* **EXERCISE OBJECTIVE**:
Find every line below that contains the string "them", matching uppercase and lowercase exactly, and copy each of those lines in full.

[Chart interpretation lines]
"""

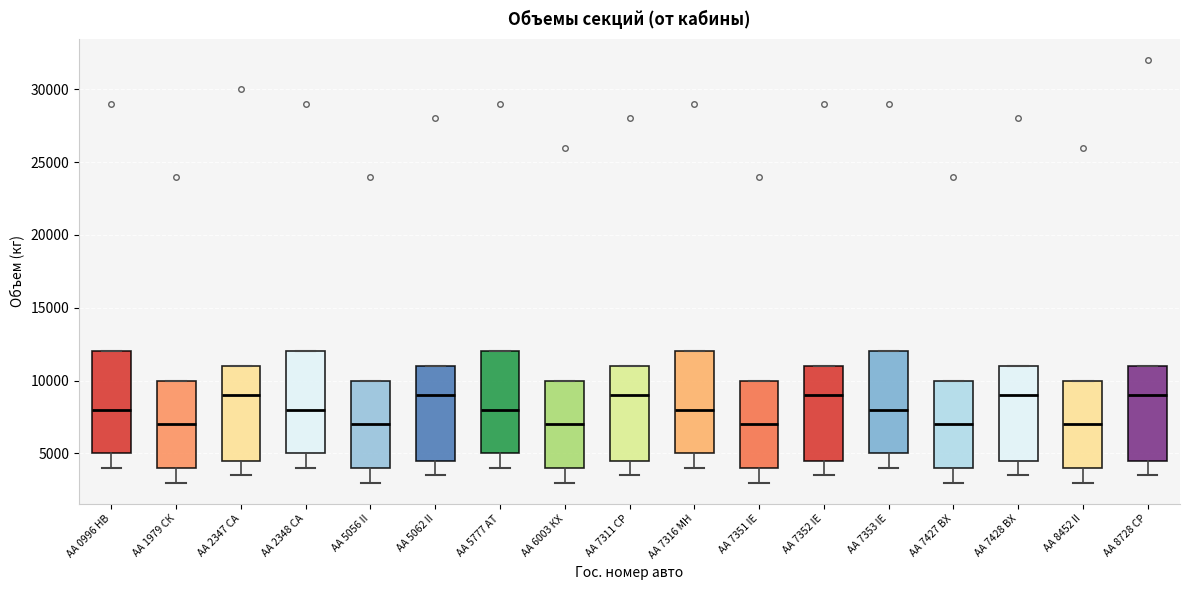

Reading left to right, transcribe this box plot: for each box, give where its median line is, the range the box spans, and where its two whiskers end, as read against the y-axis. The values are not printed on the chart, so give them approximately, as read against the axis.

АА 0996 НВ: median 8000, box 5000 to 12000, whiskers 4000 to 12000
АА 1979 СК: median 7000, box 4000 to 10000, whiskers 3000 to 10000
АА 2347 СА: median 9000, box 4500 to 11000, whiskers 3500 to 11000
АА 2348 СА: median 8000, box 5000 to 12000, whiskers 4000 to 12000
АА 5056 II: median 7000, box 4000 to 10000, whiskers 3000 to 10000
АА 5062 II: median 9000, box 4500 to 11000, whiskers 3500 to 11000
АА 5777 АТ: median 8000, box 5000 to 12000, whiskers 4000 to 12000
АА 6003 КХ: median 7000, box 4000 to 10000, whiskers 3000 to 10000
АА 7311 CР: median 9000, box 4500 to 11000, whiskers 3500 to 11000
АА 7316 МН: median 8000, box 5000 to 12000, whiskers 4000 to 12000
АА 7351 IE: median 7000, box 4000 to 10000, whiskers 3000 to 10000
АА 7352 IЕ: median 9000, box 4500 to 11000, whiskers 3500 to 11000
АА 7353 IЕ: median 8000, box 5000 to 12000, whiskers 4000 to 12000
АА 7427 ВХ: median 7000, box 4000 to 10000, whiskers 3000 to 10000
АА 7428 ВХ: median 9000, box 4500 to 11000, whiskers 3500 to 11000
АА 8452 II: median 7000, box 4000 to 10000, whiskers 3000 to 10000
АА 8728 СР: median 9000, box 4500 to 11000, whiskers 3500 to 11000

"""

* **EXERCISE ANSWER**:
Reading left to right, transcribe this box plot: for each box, give where its median line is, the range the box spans, and where its two whiskers end, as read against the y-axis. The values are not printed on the chart, so give them approximately, as read against the axis.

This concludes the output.